Copy out the entries below exactly as they stand, but only from the line containing "nose: (649, 219)" through the line containing "right knee: (236, 322)".

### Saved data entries
● ● ● ●

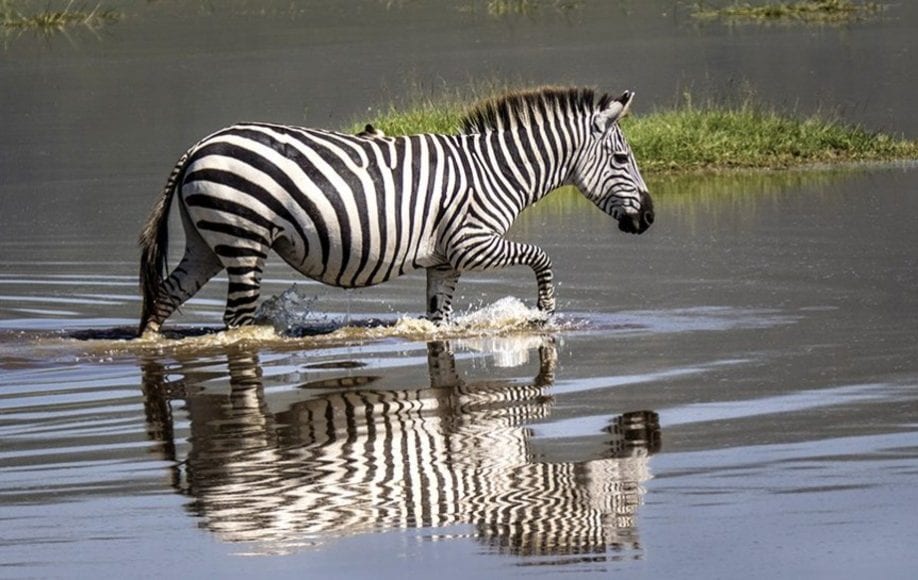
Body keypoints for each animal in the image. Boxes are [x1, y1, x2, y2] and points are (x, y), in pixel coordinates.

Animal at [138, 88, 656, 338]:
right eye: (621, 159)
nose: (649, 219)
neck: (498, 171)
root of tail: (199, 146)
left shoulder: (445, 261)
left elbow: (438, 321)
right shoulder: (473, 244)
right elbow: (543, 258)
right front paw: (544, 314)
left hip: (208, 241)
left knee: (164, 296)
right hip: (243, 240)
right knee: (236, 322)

● ● ● ●

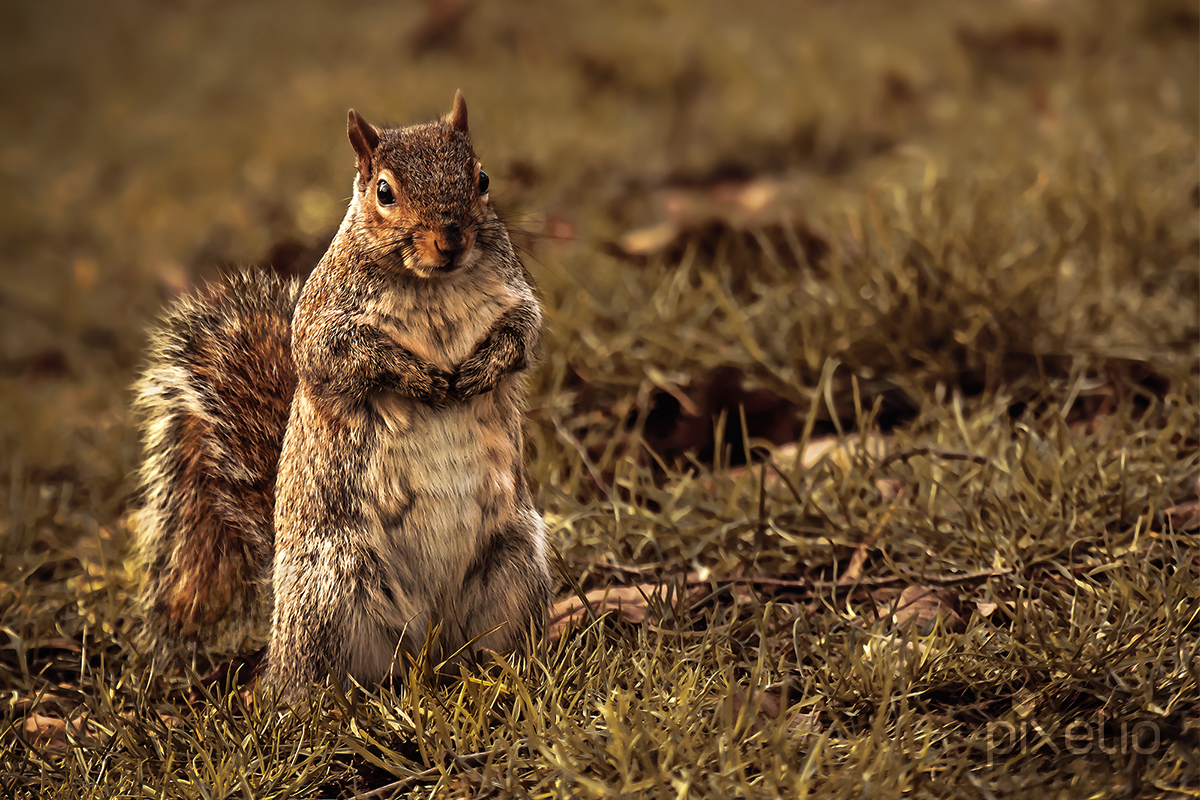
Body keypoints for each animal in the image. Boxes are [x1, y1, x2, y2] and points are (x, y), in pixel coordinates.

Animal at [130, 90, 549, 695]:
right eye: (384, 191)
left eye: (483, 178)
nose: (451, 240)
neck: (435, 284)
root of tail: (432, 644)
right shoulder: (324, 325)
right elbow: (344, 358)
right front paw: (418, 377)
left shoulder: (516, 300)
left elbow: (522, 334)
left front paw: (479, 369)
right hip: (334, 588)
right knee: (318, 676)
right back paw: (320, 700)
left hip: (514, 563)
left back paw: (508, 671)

● ● ● ●

### Result
nose: (649, 219)
neck: (498, 171)
root of tail: (199, 146)
left shoulder: (445, 261)
left elbow: (438, 321)
right shoulder: (473, 244)
right elbow: (543, 258)
right front paw: (544, 314)
left hip: (208, 241)
left knee: (164, 296)
right hip: (243, 240)
right knee: (236, 322)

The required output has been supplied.